The majority of authentication elements are temporal or context-based, making them transient in nature. Hardware-based tokens are very easy for users to lose. The same is true with phones, which are easily broken or misplaced. There must be procedures for users to log in even if they cannot access an authentication channel. This does not imply that the user may rely solely on the conventional password. On request, administrators must be able to switch the authentication method or offer a feature equivalent to “forgot password.”

Develop a Program

Putting anything new into practice entails more than merely installing software and disappearing. Your project has to be a part of a bigger program with resources and training accessible for everyone engaged for it to be successful.

Common 2FA tools

After learning what 2FA is and knowing its best practices, let’s check out a list of the widely used two-factor authentication tools:

  • Authy: All the components we look for in a 2FA app are included in Authy.
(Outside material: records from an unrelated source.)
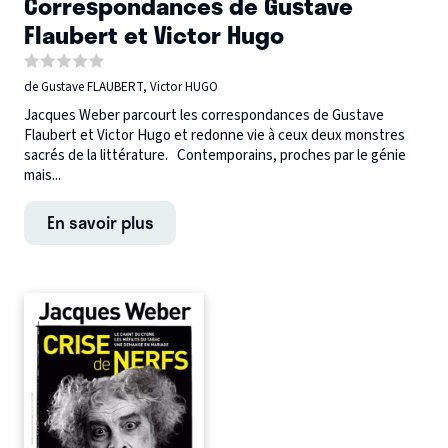
Correspondances de Gustave
Flaubert et Victor Hugo
de Gustave FLAUBERT, Victor HUGO
Jacques Weber parcourt les correspondances de Gustave
Flaubert et Victor Hugo et redonne vie à ceux deux monstres
sacrés de la littérature. Contemporains, proches par le génie
mais...
En savoir plus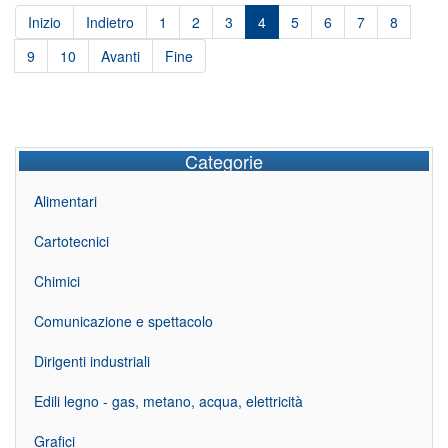
Inizio
Indietro
1
2
3
4
5
6
7
8
9
10
Avanti
Fine
Categorie
Alimentari
Cartotecnici
Chimici
Comunicazione e spettacolo
Dirigenti industriali
Edili legno - gas, metano, acqua, elettricità
Grafici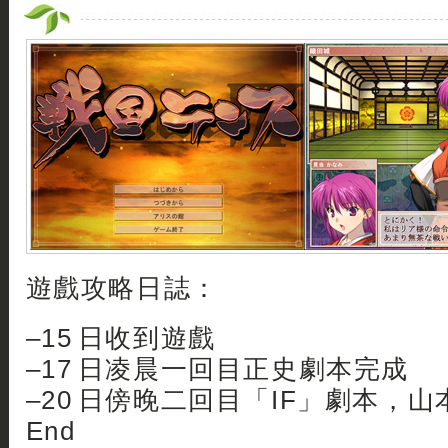
遊戲攻略日誌：
–15 日收到遊戲
–17 日凌晨一回目正史劇本完成
–20 日傍晚二回目「IF」劇本，
End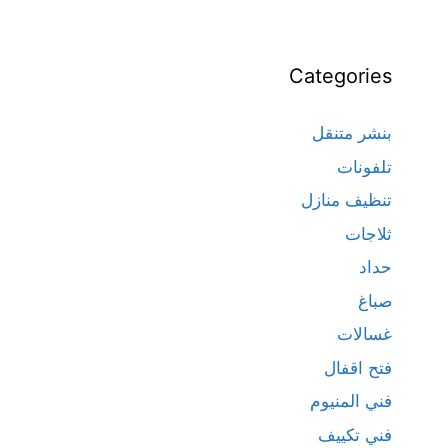
Categories
بنشر متنقل
تلفونات
تنظيف منازل
ثلاجات
حداد
صباغ
غسالات
فتح اقفال
فني المنيوم
فني تكييف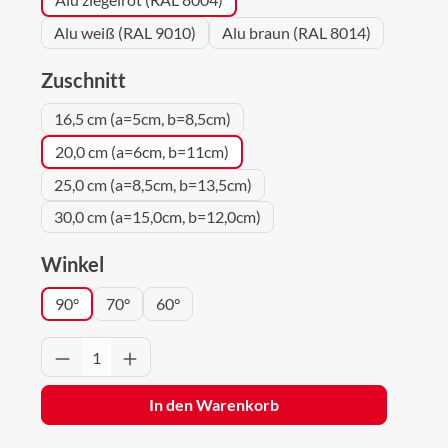
Alu weiß (RAL 9010)
Alu braun (RAL 8014)
auswählen
Zuschnitt
16,5 cm (a=5cm, b=8,5cm)
20,0 cm (a=6cm, b=11cm)
25,0 cm (a=8,5cm, b=13,5cm)
30,0 cm (a=15,0cm, b=12,0cm)
auswählen
Winkel
90°
70°
60°
Produkt Anzahl: Gib den gewünschten Wert 
In den Warenkorb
It syncs seamlessly across all your devices, is free, and operates without an internet connection. It is also quite simple to use with compatibility for the Apple Watch and plugins for Android. Any service that accepts TOTP (time-based one-time passwords) based authenticator applications can use Authy 2FA tokens for website support.
  • RSA SecureID Access: One of the various multi-factor authentication options provided by the enterprise-grade two-factor authentication software RSA SecurID Access includes mobile multi-factor authentication (push notifications, one-time passwords, SMS, and biometrics), as well as conventional hardware and software tokens. The identity assurance function works by analyzing people based on various contextual elements and linking them in virtually infinite ways. The other features include biometric, single sign-on, and policy management.
  • andOTP: All you might possibly need for easy and safe token storage is provided by the andOTP authenticator. For instance, andOTP’s features allow tags and token name searches. Besides, attaching a “panic button” can help reset the app and delete all tokens in an exigency.
  • Okta: It’s one comprehensive solution for safely integrating technology and humans. Okta is a cloud-based identity management software for business use that integrates with almost all on-premises programs. Okta swiftly integrated with on-premise apps, IAM systems, and directories. It’s a secure and robust system. Its crucial components include single sign-on, Okta Integration Networks (OIN), provisioning, Active Directory (AD), and LDAP integration.
  • VASCO Data Security: Through a fingerprint or PIN and a one-time password, users of the mobile two-factor authentication software VASCO Data Security by OneSpan may securely log in to apps on their mobile device. Push notifications or offline passcodes can be generated for users. The software is also known as DIGIPASS. Apart from multi-factor authentication and password management, it also provides a free trial and a function for user provisioning.

Is 2FA actually secure?

Single-use passwords are less safe than they once were. Hackers can use strategies like password spraying, keylogging, and brute force assaults to break your credentials in a variety of ways. Strong, complicated passwords or passphrases should always be used, but they might not always be sufficient to keep your accounts safe. Thus, authentication with two factors gets crucial. It’s a highly secure method. Although no login technique is 100% secure, 2FA significantly increases your protection against hacking attempts and data breaches. If hackers find out that you have 2FA activated, they will probably try another account, leaving yours secure.